Instructions to follow
Copy out each line featuring the string "versus" from the entries beneath.

Collected data:
※ ※ ※

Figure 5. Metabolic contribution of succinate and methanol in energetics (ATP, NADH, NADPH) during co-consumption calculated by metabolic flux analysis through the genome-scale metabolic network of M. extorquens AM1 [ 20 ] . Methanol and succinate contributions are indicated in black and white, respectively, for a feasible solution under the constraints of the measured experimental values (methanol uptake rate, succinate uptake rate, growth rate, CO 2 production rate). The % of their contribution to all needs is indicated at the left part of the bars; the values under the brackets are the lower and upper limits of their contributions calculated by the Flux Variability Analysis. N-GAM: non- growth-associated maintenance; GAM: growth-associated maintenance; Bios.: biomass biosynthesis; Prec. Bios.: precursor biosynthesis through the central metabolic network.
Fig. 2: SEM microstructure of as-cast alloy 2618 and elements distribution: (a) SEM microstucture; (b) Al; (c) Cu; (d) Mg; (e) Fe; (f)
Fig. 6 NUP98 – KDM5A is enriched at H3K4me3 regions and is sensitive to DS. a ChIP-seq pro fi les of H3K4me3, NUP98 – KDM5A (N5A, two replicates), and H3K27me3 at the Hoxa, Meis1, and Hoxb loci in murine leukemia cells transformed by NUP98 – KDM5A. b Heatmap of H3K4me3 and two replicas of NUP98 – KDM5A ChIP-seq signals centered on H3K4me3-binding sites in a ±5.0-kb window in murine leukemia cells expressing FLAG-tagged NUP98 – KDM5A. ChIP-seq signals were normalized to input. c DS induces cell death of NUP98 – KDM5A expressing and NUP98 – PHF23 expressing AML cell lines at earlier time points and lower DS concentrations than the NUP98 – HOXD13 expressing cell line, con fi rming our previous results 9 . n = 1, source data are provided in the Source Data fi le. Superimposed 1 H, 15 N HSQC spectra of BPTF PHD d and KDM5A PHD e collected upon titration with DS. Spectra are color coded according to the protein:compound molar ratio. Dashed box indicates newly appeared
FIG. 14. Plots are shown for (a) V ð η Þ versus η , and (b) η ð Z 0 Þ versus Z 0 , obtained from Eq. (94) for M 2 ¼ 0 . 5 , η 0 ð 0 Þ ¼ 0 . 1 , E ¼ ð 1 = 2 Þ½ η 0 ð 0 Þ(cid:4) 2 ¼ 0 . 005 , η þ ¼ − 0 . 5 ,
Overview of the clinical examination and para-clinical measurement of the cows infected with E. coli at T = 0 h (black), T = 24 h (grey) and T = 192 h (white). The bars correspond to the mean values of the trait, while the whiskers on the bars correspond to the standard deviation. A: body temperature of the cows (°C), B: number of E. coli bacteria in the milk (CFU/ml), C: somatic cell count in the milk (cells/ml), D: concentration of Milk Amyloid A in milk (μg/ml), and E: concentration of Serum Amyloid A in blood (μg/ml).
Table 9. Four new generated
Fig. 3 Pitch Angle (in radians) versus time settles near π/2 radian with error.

※ ※ ※

Your solution
FIG. 14. Plots are shown for (a) V ð η Þ versus η , and (b) η ð Z 0 Þ versus Z 0 , obtained from Eq. (94) for M 2 ¼ 0 . 5 , η 0 ð 0 Þ ¼ 0 . 1 , E ¼ ð 1 = 2 Þ½ η 0 ð 0 Þ(cid:4) 2 ¼ 0 . 005 , η þ ¼ − 0 . 5 ,
Fig. 3 Pitch Angle (in radians) versus time settles near π/2 radian with error.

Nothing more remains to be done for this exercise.